Financial instruments linked to sustainability goals are helping drive the Middle East’s energy transition.
The Middle East, long a byword for hydrocarbon production and wealth, has a key role to play in the global transition to a carbon-neutral future. Some of the economies built on extracting and processing fossil fuels have to transform by pivoting to renewables and other clean forms of energy, with companies and governments offering support and investment.
Government initiatives are bolstering the transition: the UAE Energy Plan for 2050 targets a mix of renewable, nuclear and clean energy sources and the Government aims to spend around USD160 billion to attain its goals. Saudi Arabia is also investing in becoming carbon neutral1 and wants to derive 100% of its energy consumption from renewables (including natural gas) as well as 50% of its production as part of its Vision 2030.
While both new and traditional industries in the region realise the imperative to change, every company is at a different point in their journey, but some businesses in the Middle East are leading the way.
Often, the markets and sectors that require the most financing to achieve their goals are the ones left out of green finance because they are deemed too traditional.
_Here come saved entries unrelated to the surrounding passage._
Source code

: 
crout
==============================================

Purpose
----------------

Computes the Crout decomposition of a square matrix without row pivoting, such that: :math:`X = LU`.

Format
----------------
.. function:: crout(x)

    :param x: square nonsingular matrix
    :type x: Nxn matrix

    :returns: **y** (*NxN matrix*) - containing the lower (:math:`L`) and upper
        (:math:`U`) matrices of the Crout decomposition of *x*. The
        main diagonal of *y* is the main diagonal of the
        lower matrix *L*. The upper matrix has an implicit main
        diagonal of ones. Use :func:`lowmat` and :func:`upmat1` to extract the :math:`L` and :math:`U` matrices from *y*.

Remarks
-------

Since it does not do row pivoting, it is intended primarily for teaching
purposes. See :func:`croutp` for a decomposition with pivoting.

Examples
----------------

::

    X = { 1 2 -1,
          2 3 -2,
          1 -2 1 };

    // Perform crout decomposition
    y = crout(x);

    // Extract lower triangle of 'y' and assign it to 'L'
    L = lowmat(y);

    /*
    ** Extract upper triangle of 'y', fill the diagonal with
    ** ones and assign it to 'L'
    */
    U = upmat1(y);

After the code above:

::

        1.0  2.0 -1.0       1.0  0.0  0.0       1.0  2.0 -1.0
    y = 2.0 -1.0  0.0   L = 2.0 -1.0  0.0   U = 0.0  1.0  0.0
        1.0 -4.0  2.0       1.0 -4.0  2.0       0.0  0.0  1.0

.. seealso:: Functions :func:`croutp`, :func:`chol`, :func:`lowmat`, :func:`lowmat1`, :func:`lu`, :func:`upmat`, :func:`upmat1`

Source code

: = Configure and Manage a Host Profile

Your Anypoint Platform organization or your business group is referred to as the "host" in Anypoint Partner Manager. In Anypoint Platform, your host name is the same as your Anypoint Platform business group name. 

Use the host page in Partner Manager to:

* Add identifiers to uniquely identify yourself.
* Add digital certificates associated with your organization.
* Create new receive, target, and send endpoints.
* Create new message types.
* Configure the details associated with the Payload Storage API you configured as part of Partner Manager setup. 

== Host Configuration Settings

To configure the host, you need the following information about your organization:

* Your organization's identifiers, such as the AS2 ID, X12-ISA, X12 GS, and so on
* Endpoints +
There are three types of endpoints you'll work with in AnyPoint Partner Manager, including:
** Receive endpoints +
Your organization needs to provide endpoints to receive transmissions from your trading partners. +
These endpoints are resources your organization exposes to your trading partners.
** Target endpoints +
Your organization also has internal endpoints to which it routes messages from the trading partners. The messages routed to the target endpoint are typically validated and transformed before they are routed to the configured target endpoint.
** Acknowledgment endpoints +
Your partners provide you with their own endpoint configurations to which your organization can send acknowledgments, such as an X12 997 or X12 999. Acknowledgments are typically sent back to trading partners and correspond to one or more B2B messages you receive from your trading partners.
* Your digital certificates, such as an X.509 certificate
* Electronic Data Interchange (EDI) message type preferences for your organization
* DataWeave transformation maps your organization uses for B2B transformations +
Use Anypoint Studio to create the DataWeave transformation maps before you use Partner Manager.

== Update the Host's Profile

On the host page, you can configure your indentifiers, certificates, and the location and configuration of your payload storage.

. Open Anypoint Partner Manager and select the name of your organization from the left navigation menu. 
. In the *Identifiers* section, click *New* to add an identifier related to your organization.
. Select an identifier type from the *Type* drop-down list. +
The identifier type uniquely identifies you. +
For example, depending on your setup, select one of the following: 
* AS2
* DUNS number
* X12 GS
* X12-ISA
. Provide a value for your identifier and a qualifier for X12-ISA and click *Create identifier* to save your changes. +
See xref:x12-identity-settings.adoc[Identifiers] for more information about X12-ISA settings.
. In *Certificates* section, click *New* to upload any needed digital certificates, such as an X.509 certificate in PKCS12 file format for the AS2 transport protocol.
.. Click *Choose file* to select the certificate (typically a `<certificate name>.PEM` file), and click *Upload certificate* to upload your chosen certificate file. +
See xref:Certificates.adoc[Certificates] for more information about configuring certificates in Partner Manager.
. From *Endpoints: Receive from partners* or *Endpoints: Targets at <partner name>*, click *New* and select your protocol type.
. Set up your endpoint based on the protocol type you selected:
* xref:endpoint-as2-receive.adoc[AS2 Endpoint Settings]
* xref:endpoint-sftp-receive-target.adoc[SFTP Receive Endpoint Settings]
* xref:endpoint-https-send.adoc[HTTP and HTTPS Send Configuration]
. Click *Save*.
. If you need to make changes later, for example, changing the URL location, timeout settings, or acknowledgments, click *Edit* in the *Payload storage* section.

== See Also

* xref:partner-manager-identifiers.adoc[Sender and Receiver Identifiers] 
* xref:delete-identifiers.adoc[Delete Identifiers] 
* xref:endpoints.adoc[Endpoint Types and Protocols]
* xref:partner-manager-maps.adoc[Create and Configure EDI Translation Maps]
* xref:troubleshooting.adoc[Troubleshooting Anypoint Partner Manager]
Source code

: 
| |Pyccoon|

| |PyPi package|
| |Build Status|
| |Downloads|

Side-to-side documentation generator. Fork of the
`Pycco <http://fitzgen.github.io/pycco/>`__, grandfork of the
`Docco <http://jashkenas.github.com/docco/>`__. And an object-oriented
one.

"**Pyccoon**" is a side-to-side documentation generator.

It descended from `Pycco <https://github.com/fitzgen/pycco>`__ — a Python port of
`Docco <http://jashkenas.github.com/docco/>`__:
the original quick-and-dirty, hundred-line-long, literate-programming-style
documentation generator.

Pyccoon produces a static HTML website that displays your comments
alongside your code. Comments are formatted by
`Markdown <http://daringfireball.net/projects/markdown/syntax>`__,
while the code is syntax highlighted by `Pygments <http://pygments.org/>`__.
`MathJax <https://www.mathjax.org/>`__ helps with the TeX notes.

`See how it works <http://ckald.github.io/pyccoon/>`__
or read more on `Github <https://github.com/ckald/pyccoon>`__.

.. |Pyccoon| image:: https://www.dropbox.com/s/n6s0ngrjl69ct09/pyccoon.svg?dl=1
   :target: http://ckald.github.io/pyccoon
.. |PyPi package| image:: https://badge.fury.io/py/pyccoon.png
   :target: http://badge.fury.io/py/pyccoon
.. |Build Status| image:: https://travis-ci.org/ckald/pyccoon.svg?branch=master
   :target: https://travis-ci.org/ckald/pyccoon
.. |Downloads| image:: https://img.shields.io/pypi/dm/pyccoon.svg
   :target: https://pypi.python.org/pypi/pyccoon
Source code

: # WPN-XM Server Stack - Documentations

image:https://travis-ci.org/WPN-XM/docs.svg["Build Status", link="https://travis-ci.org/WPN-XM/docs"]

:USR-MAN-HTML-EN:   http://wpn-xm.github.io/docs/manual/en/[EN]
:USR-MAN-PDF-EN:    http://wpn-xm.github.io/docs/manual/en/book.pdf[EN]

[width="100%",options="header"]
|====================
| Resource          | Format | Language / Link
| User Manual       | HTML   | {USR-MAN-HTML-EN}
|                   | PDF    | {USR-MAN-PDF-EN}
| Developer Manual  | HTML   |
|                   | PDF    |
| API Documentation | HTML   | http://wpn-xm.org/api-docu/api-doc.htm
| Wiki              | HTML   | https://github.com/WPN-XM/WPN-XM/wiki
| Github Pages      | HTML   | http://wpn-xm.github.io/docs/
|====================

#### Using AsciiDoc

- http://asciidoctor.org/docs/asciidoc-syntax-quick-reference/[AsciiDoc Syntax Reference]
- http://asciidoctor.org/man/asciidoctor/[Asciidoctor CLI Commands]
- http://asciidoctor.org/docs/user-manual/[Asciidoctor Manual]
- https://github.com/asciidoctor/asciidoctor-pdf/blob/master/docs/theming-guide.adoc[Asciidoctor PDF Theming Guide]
The Middle East’s transformations, partly driven by global initiatives to tackle climate change and greenhouse gas emissions, will be a litmus test of how well the world is set to meet broader sustainability targets. And they offer opportunities for investors willing to go along on the journey to a greener future.
Across the region, nations and companies are taking up the baton, understanding the urgency to transition2, the requirements from the international community and investors and the advantages of embracing the shift at a relatively early stage.
Investing in the future requires substantial capital, and this is evolving as the theme of transition moves up the agenda. While support and investor demand is there, there are also signs that more needs to be unlocked, with finance cited as a challenge by 80 per cent of executives in the region, in Standard Chartered’s Zeronomics survey, more than the global average of 67 per cent.
To help accelerate the transition to net zero, Standard Chartered has made a commitment to financing in its Transition Finance Imperative, to help clients transition while addressing their specific challenges. It acknowledges the stage that oil and gas is at, and the need to act, while also recognising that the sector remains a critical enabler of economic development and employment.
Companies linked closely to the production or use of fossil fuels have started to embrace the change, assisted by innovative green capital-raising programmes. The United Arab Emirates’ national airline Etihad sold a USD600 million sustainability-linked sukuk3 – a sharia-compliant financial instrument similar to a bond – last year through Standard Chartered, the first-ever issuance of such a security.
An airline securing a loan hinged on a detailed international verification of its sustainability credentials and a link to the United Nations’ Sustainable Development Goals shows how far the region has come as a hub for sustainable expertise and financing.
Etihad is also the first airline in the Middle East to launch a self-funded carbon offset scheme, by signing up to the Carbon Offsetting Scheme for International Aviation (CORSIA).
For companies that are further along the pathway, momentum is gathering, with green sukuks and other instruments attracting a wall of money. Green bonds are those that are used for environmental or climate-oriented projects. The market is expanding, having already grown4 to more than USD225 billion raised in 2019, from just USD 807 million in 2007.
Recent deals in the Middle East show very strong investor demand. Saudi Arabia witnessed a green financing first with the sale by Saudi Electricity Company5 of USD1.3 billion of Islamic bonds. Underscoring the strength of investor demand for such securities, the deal’s orderbook closed at USD 4.7 billion.
Standard Chartered was part of a group of banks that came together to finance a loan agreement for around USD900 million for Dubai Waste Management Company6 to build a waste-to-energy plant in Warsan.
And sovereigns are also getting into green finance, with Egypt pulling in orders7 for nearly five times the USD750 million size of the Middle East and North Africa’s first sovereign green bond.
All this is just for starters. Across the region, solar, wind and nuclear energy projects are already underway.
But the changes aren’t just to the way companies finance their capital structures. Many have also put in place corporate8 policies and restructured their operations to meet the “G” part of the ESG equation – governance. Critical infrastructure such as port facilities are being built to the highest sustainability standards in the region. Developments in green hydrogen are also being considered as important accelerators for the region’s energy transition.
As the region prioritises energy transition, and with businesses and consumers more focused on ESG, an inclusive approach to energy policy and investment decisions is vital. This will help bring more sustainable financing from capital market investors and regional and global issuers, that can help to support the region to achieve its energy transition goals.